■ **Texto extraído**

◇ ◇ ◇ ◇ ◇

Definitivamente nos falta ver con empatía la subsistencia precaria que les toca afrontar a algunos. A veces es más fácil repetir discursos absurdos como «las personas son pobres porque quieren» o «querer es poder». Yo puedo asegurar que las cosas no son tan sencillas. Para un niño que vive con la falta de oportunidades, mientras más lejos esté de la ciudad, esas oportunidades se van restringiendo. Cuando toca la mala ventura de nacer pobre, como le toca a la mayoría en este país, no basta con trabajar la vida entera para salir de donde se está, pues los salarios dan pena.
Te toca sobrevivir al hambre por días enteros, aguantar frío por las noches mientras intentas no enfermarte, hacer que tu cuerpo desnutrido resista a las enfermedades, superar con optimismo la educación desprovista de calidad (que no te capacita ni para deliberar por ti mismo ni para optar por un empleo medianamente aceptable) y someterte al mandato religioso de «tener los hijos que Dios mande» sin conseguir el carácter para rebelarte, situaciones que la mayoría de personas que tenemos acceso al Internet no podemos siquiera imaginar.

◇ ◇ ◇ ◇ ◇

■ **Tarea solicitada A**
En el texto sobre la pobreza, ¿qué sucede con las oportunidades de un niño mientras más lejos vive de la ciudad?
■ **Tarea solicitada B**
Prosigue el texto sobre la pobreza a partir de su última oración.

Registros de origen

◇ ◇ ◇ ◇ ◇

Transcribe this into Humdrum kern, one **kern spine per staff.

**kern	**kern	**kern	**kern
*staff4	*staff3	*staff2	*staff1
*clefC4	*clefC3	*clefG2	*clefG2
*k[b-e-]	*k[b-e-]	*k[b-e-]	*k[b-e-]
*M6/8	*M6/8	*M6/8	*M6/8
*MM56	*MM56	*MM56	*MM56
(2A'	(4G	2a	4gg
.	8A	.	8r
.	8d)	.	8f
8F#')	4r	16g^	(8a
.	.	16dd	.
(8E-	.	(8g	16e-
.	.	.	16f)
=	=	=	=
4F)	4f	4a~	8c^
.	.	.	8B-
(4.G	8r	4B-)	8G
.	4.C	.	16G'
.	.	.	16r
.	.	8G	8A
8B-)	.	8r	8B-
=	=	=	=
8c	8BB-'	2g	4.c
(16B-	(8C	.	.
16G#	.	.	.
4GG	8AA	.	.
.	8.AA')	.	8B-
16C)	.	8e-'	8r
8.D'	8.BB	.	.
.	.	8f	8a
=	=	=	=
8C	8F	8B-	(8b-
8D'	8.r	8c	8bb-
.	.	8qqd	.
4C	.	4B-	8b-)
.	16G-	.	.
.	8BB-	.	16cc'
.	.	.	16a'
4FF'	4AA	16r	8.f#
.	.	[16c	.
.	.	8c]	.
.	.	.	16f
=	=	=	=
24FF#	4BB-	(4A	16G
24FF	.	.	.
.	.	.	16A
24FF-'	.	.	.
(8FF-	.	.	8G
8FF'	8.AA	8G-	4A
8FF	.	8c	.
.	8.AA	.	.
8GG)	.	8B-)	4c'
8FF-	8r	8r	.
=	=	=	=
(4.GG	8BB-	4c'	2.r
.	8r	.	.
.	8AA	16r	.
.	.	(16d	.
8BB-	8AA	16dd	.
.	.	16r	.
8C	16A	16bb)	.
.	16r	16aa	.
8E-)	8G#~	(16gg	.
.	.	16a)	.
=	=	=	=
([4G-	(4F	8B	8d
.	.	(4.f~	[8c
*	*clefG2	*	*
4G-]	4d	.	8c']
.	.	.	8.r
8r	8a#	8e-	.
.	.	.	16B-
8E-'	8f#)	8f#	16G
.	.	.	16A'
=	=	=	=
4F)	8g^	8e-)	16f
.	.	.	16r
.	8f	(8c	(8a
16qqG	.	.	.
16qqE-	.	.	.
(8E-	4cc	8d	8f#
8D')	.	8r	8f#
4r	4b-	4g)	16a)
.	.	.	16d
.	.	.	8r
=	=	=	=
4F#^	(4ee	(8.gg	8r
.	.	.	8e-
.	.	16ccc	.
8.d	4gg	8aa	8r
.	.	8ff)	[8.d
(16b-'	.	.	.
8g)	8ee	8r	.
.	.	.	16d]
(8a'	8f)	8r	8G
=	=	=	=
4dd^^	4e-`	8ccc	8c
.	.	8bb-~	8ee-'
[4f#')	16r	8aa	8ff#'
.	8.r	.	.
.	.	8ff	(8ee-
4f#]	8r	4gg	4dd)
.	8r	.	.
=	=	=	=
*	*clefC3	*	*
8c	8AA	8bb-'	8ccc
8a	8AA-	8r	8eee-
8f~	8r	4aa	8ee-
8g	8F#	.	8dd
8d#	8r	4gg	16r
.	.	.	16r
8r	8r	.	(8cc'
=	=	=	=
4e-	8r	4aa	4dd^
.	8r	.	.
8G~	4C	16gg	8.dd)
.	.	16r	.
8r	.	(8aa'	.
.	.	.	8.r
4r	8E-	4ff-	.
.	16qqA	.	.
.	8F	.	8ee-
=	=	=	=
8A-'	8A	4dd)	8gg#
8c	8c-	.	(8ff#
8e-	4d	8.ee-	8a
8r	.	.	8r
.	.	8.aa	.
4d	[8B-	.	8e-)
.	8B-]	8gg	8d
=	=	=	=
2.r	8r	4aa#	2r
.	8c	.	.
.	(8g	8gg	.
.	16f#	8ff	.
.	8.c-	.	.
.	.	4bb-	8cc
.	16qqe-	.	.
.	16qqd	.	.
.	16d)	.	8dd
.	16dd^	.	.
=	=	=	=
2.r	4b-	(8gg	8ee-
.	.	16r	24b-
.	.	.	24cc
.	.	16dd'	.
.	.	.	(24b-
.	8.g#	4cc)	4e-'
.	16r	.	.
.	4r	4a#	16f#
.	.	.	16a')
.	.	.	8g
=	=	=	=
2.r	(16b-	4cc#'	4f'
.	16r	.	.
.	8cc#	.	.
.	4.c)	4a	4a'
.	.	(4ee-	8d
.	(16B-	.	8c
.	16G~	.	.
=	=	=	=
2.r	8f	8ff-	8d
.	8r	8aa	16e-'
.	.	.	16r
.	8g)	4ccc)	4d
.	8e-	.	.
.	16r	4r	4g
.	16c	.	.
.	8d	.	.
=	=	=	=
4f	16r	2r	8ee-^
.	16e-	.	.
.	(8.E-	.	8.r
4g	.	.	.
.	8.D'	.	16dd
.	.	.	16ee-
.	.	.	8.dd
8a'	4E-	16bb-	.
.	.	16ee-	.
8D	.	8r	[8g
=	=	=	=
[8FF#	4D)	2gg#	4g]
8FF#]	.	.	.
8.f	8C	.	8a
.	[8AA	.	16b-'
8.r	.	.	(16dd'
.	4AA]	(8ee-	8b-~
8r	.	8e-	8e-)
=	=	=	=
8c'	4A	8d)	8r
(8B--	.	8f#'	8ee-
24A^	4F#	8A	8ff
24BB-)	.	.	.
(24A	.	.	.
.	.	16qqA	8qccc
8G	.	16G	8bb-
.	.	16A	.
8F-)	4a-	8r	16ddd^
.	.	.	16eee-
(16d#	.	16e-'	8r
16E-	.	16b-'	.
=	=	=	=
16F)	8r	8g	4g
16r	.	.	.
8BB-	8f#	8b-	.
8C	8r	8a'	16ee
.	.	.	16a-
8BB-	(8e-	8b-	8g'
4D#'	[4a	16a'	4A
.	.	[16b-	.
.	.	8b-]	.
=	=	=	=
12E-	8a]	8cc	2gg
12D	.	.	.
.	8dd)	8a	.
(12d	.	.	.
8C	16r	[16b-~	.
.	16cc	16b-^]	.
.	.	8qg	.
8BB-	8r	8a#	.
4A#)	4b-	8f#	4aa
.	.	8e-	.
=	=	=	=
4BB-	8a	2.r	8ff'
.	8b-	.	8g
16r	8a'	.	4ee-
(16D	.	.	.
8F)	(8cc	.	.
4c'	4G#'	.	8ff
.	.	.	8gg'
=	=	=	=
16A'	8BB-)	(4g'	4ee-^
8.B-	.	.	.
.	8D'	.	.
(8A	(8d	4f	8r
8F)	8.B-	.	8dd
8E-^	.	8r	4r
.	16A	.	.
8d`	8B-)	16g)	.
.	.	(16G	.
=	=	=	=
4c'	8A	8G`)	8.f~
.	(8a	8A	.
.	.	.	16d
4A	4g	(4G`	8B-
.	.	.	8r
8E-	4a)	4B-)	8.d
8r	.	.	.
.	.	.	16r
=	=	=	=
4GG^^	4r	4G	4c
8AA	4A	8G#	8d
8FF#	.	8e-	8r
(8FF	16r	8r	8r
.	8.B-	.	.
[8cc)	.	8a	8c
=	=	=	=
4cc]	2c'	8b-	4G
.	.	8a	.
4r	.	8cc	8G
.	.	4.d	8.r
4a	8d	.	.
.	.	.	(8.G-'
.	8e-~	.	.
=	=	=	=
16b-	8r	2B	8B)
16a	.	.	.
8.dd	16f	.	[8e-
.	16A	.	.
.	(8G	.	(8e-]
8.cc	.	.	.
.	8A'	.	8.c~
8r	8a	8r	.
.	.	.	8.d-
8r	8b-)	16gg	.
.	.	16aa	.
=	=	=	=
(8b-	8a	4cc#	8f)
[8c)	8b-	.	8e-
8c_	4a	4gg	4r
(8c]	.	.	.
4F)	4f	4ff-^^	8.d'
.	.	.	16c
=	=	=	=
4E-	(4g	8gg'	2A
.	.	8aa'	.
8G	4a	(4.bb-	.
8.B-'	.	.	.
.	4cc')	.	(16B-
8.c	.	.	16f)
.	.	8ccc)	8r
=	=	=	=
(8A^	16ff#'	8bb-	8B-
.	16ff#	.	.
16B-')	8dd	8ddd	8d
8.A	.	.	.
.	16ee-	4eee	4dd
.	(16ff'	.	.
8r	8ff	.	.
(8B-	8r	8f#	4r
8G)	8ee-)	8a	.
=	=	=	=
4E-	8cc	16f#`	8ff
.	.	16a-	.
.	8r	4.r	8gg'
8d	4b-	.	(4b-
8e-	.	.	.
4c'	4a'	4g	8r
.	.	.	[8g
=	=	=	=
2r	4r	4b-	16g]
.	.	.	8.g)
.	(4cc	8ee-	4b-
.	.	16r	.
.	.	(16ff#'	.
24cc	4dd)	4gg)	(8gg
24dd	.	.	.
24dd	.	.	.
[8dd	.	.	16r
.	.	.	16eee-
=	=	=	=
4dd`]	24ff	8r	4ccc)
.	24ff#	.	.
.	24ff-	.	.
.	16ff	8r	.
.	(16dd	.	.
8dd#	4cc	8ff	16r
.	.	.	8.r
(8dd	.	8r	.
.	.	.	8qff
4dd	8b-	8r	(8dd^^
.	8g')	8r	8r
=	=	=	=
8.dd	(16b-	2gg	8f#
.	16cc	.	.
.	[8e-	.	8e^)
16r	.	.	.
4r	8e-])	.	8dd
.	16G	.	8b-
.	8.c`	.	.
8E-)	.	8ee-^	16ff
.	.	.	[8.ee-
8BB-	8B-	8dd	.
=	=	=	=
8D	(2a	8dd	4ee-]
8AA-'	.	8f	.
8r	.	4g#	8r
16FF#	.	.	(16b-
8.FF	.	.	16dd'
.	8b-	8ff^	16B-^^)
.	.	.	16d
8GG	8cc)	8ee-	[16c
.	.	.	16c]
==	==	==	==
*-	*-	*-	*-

◇ ◇ ◇ ◇ ◇

■ **Resultado de tarea A**
Esas oportunidades se van restringiendo.

■ **Resultado de tarea B**
No se necesita un título universitario para notar que no estamos preparados para ser un tercer país seguro. No somos un país en capacidad de ofrecer humanas oportunidades ni siquiera a nuestros propios niños. Mucho menos estamos en capacidad de prometer oportunidades a personas que vienen huyendo de estas condiciones en sus propios países.